-- WORK ITEM --
For this exercise, write out exactly the lines from the line containing "returns valid arguments" through the last line of the records, and no other lines.

* * *

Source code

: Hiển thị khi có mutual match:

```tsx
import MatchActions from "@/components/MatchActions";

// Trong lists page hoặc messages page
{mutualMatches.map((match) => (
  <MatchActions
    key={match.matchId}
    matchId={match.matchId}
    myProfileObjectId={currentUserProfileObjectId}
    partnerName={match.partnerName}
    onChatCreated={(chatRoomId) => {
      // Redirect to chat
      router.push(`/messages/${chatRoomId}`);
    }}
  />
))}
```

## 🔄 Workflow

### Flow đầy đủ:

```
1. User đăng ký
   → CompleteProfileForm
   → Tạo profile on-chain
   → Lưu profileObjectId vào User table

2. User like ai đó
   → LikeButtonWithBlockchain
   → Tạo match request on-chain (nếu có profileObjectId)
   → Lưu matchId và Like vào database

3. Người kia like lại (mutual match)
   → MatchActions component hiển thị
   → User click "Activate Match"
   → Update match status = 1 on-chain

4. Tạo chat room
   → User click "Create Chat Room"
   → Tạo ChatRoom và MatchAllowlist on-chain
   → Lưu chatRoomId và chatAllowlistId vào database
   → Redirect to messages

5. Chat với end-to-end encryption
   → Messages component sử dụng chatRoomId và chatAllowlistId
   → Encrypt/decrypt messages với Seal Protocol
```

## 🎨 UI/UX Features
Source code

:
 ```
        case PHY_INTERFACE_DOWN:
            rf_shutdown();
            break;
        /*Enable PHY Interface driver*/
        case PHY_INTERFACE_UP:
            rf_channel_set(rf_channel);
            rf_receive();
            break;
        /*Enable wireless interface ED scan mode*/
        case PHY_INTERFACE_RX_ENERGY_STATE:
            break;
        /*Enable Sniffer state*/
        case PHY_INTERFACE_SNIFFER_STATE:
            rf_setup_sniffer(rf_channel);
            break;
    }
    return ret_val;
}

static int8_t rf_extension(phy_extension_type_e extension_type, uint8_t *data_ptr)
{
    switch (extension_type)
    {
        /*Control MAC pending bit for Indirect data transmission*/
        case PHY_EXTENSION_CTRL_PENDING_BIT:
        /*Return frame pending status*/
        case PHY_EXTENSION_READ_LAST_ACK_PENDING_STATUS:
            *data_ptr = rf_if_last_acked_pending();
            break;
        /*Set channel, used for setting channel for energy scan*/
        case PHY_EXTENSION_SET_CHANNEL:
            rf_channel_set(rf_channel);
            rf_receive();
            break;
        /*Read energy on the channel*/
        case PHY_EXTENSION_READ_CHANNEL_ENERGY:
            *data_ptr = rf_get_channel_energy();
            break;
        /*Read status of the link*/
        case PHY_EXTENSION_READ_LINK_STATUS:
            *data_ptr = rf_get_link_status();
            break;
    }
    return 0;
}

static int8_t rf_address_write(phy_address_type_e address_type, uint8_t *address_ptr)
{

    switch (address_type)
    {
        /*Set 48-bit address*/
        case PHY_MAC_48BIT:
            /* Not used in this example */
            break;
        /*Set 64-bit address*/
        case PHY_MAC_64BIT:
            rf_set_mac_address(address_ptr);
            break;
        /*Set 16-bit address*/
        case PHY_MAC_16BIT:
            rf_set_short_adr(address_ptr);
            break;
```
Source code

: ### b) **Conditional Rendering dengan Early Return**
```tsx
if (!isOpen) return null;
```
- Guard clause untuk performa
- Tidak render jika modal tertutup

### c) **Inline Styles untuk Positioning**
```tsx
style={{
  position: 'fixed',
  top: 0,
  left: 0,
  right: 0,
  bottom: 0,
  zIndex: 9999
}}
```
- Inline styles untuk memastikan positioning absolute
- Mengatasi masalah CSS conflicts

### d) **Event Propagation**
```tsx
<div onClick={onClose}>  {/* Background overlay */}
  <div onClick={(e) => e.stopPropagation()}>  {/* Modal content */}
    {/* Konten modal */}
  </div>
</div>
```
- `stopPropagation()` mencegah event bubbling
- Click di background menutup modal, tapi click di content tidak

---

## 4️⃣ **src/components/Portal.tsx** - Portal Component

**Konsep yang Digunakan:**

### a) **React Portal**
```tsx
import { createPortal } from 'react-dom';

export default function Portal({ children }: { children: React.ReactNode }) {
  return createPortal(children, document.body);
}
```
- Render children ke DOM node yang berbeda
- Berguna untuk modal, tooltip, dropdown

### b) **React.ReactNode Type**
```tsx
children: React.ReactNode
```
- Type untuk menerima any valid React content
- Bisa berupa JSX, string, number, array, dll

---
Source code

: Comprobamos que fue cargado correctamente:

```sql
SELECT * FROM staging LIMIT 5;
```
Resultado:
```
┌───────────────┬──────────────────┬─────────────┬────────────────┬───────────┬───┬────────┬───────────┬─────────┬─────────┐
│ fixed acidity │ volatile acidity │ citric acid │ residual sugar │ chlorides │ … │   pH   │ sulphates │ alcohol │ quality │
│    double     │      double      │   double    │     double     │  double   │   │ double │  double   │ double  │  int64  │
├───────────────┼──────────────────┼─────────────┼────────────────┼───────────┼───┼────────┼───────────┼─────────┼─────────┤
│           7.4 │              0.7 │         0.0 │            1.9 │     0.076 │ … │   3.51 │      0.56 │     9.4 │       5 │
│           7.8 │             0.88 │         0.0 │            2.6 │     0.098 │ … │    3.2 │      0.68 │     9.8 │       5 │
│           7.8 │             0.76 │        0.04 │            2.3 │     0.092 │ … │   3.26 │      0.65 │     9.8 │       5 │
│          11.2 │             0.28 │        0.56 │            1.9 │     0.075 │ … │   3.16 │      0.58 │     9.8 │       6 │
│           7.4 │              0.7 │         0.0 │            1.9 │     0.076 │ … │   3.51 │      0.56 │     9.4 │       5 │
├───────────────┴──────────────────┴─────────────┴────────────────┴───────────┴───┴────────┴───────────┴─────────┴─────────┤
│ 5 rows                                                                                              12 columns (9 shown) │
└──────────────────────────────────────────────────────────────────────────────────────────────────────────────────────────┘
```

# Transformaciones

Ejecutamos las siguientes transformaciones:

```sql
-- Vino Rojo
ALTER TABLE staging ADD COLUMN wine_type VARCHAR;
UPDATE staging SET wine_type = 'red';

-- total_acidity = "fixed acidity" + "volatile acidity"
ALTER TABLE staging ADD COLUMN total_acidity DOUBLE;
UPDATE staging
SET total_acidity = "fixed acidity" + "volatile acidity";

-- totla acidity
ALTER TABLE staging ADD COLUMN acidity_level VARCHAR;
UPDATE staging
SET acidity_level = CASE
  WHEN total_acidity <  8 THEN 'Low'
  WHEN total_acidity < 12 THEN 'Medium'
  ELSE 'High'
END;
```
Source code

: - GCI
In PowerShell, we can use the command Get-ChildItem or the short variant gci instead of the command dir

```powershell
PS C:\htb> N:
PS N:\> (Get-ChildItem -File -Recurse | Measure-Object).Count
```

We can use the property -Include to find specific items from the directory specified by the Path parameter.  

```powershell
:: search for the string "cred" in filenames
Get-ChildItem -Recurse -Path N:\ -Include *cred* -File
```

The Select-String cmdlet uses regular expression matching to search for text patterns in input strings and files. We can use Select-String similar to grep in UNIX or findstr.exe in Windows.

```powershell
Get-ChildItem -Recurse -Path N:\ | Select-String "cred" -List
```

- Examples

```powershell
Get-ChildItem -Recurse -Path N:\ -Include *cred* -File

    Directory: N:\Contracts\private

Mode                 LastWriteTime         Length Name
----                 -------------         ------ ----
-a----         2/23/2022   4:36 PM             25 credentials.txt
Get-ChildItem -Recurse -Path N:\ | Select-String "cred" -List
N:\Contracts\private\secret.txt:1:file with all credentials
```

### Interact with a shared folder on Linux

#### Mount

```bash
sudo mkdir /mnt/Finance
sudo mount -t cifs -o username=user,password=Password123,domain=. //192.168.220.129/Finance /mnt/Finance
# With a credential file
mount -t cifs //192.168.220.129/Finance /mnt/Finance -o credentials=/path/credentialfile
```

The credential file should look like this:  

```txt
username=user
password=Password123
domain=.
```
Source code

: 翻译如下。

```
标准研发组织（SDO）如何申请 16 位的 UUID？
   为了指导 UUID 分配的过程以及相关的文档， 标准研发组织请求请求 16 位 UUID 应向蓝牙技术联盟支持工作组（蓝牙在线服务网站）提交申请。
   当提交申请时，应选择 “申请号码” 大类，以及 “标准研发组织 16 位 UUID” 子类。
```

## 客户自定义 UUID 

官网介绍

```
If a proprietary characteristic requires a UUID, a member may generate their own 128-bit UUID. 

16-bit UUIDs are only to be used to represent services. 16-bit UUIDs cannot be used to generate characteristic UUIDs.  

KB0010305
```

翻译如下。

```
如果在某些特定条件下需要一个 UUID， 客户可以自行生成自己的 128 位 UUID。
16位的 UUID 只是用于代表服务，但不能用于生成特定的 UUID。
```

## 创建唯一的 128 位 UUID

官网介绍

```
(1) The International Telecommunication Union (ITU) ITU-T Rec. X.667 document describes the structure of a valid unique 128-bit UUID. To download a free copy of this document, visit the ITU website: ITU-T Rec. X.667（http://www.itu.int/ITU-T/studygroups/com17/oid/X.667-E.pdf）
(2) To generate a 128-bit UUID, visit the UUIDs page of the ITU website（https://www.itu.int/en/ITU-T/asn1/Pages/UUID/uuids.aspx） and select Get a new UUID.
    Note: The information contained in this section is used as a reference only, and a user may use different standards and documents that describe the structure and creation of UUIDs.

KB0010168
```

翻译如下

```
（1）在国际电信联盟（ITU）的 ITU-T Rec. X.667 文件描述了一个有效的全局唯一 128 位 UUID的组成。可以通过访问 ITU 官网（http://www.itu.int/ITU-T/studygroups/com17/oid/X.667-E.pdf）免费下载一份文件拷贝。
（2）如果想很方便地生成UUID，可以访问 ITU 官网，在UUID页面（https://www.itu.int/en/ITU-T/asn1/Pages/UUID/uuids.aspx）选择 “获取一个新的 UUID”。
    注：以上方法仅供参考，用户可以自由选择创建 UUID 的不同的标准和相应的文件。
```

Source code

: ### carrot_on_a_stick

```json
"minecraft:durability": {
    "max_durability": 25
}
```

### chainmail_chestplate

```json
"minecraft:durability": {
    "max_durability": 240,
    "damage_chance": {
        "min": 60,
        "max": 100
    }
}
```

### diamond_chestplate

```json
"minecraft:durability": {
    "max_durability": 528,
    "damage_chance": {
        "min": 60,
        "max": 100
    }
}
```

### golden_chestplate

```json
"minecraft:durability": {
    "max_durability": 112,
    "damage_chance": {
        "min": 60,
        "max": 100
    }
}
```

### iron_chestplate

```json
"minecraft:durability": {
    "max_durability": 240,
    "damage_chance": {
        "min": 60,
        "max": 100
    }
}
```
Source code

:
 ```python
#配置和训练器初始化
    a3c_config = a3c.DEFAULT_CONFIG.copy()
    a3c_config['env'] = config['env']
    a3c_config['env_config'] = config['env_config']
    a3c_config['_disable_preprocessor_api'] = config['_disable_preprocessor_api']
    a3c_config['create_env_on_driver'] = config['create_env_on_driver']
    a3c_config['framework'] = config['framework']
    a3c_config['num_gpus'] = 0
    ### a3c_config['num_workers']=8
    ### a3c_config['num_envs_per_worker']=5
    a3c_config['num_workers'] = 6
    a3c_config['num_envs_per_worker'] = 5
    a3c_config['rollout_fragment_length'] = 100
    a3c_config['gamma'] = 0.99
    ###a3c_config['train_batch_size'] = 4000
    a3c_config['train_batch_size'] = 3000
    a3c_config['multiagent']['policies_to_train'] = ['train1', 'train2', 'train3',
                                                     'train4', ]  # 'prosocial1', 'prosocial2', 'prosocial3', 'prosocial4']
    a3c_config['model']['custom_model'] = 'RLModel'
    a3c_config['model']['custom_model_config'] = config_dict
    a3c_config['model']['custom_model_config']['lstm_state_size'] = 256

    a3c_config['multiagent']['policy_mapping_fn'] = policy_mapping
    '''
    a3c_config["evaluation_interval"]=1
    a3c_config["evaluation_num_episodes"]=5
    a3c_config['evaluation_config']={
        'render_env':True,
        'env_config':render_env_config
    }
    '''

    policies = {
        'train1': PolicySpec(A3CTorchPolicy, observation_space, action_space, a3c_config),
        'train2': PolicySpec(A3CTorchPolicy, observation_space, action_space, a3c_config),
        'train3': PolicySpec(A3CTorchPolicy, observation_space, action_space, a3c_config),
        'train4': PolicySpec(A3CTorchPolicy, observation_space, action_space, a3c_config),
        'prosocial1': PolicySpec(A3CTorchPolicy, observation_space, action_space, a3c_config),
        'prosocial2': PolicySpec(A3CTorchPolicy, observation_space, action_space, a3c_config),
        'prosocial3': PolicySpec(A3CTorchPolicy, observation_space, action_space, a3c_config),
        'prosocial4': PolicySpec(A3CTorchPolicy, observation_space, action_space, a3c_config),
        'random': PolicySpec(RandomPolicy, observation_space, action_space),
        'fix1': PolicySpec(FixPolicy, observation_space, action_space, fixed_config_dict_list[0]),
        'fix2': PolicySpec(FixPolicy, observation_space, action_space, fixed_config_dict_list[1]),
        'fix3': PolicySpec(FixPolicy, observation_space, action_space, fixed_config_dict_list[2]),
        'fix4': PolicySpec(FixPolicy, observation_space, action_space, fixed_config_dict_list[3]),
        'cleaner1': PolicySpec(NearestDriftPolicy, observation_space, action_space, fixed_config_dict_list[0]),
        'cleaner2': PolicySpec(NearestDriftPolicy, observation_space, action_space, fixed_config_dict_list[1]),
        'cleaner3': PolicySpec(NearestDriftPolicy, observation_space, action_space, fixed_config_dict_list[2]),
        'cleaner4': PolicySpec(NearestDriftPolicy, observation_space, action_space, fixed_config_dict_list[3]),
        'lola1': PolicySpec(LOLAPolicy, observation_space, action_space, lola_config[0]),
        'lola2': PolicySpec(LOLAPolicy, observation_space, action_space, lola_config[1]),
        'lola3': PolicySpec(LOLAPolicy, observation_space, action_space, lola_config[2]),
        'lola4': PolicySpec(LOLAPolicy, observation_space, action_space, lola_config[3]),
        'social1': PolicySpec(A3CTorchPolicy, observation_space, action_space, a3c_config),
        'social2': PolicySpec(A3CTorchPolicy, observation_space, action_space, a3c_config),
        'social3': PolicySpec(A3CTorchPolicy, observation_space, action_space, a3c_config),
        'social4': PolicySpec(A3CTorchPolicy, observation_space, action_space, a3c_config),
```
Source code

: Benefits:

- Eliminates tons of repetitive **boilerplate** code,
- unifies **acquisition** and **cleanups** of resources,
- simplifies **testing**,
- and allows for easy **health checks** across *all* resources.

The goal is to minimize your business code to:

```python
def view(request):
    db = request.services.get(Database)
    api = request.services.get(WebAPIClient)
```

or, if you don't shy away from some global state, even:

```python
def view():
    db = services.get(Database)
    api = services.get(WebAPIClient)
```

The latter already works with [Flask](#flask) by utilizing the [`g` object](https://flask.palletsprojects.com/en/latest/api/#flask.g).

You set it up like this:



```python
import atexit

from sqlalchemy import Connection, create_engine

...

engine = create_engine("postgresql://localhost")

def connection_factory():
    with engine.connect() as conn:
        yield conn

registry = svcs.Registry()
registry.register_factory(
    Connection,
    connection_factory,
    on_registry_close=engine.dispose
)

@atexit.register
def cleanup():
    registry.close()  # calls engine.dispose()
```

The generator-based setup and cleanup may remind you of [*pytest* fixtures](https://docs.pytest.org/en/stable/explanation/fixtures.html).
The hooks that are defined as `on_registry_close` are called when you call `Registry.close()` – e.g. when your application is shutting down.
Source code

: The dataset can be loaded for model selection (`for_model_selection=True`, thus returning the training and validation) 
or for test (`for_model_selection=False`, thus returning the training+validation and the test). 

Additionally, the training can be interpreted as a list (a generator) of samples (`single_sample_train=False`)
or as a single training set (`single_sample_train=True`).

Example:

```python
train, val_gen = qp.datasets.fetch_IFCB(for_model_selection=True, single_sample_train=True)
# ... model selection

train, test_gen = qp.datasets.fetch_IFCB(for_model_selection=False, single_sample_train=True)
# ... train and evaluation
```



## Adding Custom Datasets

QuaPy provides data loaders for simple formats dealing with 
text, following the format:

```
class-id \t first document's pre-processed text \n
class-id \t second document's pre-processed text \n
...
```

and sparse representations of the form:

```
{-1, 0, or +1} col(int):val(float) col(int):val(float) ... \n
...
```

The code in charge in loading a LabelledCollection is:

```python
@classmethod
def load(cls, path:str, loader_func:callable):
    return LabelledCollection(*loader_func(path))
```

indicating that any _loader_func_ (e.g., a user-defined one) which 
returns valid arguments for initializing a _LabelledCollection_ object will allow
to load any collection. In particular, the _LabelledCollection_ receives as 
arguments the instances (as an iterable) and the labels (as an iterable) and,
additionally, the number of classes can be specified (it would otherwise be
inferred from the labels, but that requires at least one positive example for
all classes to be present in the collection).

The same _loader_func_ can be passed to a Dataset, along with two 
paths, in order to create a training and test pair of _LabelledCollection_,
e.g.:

* * *

-- RESPONSE AREA --
returns valid arguments for initializing a _LabelledCollection_ object will allow
to load any collection. In particular, the _LabelledCollection_ receives as 
arguments the instances (as an iterable) and the labels (as an iterable) and,
additionally, the number of classes can be specified (it would otherwise be
inferred from the labels, but that requires at least one positive example for
all classes to be present in the collection).

The same _loader_func_ can be passed to a Dataset, along with two 
paths, in order to create a training and test pair of _LabelledCollection_,
e.g.:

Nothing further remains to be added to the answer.